We have recently published part one, where we have compared emission schedules of various web3 networks, including of course Pocket network. You can find the report here.
We wanted to share some additional data with the Pocket community though, that is not in the report.
First off, we have classified Pocket’s token rewards to be in the category of KPI-driven and constant emissions. For that category the token rewards are tied to a KPI, which is the RelaysToToken-Multiplier in our case and they follow a constant amount or rate (not decaying to 0) as long as the underlying KPI is constant.
Within that category there are currently also the following projects we analyzed:
In comparison to the other projects in this category, Pocket saw the typical steep increase of emitted rewards when the network scales up. Despite having the steepest increase in monthly rewards relative to token supply after ~1 year, the cumulative sum of those rewards is still below 20% today, which is less than e.g.
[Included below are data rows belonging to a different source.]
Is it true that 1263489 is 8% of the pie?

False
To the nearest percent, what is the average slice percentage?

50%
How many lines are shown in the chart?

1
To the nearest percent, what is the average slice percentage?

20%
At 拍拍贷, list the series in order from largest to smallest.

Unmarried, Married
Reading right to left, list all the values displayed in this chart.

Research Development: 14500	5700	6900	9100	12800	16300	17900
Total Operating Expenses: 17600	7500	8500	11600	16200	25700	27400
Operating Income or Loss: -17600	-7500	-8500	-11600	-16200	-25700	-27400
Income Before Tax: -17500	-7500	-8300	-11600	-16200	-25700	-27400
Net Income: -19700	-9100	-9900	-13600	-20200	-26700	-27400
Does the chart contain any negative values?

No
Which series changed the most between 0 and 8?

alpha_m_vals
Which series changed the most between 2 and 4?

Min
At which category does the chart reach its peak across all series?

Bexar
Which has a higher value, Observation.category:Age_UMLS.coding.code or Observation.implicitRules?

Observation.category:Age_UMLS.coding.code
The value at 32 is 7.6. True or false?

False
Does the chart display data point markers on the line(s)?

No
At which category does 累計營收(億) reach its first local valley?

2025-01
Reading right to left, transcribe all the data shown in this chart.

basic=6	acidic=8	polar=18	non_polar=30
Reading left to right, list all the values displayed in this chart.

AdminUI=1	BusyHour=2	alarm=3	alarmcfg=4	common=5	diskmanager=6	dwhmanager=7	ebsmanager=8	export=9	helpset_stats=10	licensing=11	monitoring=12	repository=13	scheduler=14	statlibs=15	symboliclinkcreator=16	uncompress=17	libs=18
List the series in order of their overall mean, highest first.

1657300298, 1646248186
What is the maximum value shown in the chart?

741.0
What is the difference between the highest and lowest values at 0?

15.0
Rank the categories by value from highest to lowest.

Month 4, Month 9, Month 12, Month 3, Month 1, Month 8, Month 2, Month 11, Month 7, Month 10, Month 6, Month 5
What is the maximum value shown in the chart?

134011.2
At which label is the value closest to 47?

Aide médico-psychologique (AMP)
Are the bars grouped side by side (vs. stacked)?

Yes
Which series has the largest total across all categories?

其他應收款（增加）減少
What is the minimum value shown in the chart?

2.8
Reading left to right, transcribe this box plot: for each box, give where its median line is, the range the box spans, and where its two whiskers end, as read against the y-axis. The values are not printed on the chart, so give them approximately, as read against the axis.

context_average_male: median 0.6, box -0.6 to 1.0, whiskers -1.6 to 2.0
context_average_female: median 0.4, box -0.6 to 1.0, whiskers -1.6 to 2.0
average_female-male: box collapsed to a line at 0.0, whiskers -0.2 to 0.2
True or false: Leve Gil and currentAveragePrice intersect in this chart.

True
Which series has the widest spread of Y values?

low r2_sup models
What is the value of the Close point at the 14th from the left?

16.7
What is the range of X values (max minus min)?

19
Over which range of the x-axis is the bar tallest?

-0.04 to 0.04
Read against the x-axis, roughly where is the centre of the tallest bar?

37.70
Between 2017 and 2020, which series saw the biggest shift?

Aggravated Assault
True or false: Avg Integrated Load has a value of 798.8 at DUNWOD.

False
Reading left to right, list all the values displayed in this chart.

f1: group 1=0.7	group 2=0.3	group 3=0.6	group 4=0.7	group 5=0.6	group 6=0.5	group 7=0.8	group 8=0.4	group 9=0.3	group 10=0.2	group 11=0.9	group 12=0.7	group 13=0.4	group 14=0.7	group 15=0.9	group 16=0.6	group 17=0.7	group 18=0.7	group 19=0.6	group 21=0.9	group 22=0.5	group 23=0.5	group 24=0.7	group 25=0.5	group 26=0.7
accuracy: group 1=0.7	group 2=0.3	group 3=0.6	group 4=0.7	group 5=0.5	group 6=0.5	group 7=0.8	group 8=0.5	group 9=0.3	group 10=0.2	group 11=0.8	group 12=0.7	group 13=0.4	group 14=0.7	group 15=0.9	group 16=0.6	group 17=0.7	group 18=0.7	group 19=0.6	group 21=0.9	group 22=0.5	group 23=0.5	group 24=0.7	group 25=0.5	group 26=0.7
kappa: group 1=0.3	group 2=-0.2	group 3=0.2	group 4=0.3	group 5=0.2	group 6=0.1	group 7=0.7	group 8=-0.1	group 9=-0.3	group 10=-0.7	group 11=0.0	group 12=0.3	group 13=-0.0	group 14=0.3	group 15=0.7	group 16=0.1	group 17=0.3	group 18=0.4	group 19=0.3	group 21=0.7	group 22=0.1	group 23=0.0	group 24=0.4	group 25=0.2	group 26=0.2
Livepeer at that stage and also at the lower end of the spectrum compared to all the web3 infrastructure networks we analyzed.
Below chart shows the average (blue line) and the interquartile range (blue shaded) of the monthly token rewards of all Web3 infrastructure networks together with the projects of the KPI-driven and constant emissions category highlighted:
Next we looked into the dollar value of those emissions, to compare how nodes are actually getting compensated:
Pockets reward emissions in dollar-terms are most elevated in the time of early 2022 in line with the POKT price and declined afterwards when market conditions no longer provided tailwinds. Despite the high peak of POKT emissions, the KPI driven schedule reduced the emissions eventually to the point where we are now, much further in line with other protocols.
More information is available in this repo that also contains the paper with further details on the published report and caveats. One example of those: below chart with rewards per-node needs to exclude rewards for delegators for a somewhat fair compariso, which we couldn’t get for Nucypher and Covalent (yet).
Those (avg.) rewards in dollar-terms per node decreased in line with the total rewards in dollar-terms below 100$ over the past six month (given node count stayed above 20k since the start of 2022):
We hope this information yields some insightful information for the pocket community and are open to your feedback. What would be some additional data you would want to see?